As big as the cloud computing services market is, and no matter how fast it grows, not all the growth is "net" expansion of the infomation technology industry. Some significant amount of cloud spending replaces former legacy investments in hardware, software, services and facilities.
And while everyone expects a continued shift to hybrid environments, the eventual pattern of cloud and dedicated or otherwise shared resources remains a bit unclear. The economics of infrastructure generally shift with scale. For many apps, at some point private cloud using "owned" resourdes costs less than public cloud spending.
Where the global cloud computing services revenue was about $409 billion in 2021, and computing hardware will generate about $300 billion in 2022, business software created about $430 billion in 2021.
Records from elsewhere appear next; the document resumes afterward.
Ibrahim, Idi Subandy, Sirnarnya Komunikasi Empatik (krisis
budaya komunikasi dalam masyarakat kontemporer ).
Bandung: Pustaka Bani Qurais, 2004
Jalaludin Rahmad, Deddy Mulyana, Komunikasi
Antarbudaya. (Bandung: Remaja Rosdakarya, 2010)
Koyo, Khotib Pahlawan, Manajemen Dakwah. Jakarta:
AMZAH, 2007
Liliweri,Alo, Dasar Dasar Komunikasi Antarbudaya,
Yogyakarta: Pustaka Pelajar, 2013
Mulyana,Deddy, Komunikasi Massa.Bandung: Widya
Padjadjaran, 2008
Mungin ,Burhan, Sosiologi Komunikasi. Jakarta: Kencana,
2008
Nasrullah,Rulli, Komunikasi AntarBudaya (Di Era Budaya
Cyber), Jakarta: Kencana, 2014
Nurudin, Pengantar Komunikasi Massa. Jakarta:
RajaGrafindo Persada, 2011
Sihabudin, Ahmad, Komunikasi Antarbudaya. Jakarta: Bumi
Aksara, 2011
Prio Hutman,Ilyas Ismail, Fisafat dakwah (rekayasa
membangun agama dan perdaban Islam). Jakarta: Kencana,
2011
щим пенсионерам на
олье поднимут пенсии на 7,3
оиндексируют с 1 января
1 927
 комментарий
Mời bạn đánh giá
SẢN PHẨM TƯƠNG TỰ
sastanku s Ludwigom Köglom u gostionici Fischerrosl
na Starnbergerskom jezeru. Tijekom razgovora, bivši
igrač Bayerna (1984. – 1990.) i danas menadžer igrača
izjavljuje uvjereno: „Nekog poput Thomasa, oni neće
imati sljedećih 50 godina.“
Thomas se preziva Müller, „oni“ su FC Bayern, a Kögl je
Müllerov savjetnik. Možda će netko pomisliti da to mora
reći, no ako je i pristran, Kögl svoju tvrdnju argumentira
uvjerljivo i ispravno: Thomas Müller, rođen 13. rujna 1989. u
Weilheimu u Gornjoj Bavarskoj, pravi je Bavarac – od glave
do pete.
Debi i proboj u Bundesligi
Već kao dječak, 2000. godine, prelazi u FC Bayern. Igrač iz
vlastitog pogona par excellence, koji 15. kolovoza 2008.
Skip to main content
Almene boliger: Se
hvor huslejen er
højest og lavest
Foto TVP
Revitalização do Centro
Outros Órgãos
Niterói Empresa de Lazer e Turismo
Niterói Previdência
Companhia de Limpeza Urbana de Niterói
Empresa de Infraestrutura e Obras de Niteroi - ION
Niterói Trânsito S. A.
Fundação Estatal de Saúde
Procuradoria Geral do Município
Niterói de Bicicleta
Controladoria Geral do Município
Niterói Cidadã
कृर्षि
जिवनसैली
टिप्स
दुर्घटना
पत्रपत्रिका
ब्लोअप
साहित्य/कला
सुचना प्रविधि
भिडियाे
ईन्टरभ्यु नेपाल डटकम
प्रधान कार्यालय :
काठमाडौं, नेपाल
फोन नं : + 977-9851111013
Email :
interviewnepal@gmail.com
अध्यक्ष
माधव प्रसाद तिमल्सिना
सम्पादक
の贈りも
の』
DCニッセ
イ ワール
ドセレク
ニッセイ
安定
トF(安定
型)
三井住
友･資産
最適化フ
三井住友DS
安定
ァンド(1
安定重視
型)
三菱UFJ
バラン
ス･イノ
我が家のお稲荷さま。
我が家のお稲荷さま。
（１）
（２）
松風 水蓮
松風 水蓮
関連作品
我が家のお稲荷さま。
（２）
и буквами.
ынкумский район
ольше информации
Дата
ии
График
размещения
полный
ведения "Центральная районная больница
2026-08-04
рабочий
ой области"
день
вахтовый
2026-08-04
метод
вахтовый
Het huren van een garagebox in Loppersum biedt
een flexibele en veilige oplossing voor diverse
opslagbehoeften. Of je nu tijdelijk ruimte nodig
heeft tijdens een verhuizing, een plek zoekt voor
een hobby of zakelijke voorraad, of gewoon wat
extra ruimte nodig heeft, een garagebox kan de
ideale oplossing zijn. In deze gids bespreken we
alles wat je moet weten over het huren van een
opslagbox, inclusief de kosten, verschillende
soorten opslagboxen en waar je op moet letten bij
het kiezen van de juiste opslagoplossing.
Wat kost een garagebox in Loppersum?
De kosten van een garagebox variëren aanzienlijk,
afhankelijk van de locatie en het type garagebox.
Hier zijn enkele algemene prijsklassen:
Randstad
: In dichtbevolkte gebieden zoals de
If total software revenue in 2021 was about $968 billion, then consumer software generates up to $269 billion, subtracting all the business software revenue and then cutting the remainder by half to account for software as a service delivery.
Then there is the system integration business, which might represent another $328 billion in annual revenues.
The point is that cloud computing might represent about 24 percent of the $1.7 trillion global computing industry. But not all the spending represents net growth. By definition, cloud services replace hardware, software and services that otherwise would have been deployed some other way.
As use of cloud mechanisms grows, spending in other information technology categories will often decrease, obviously.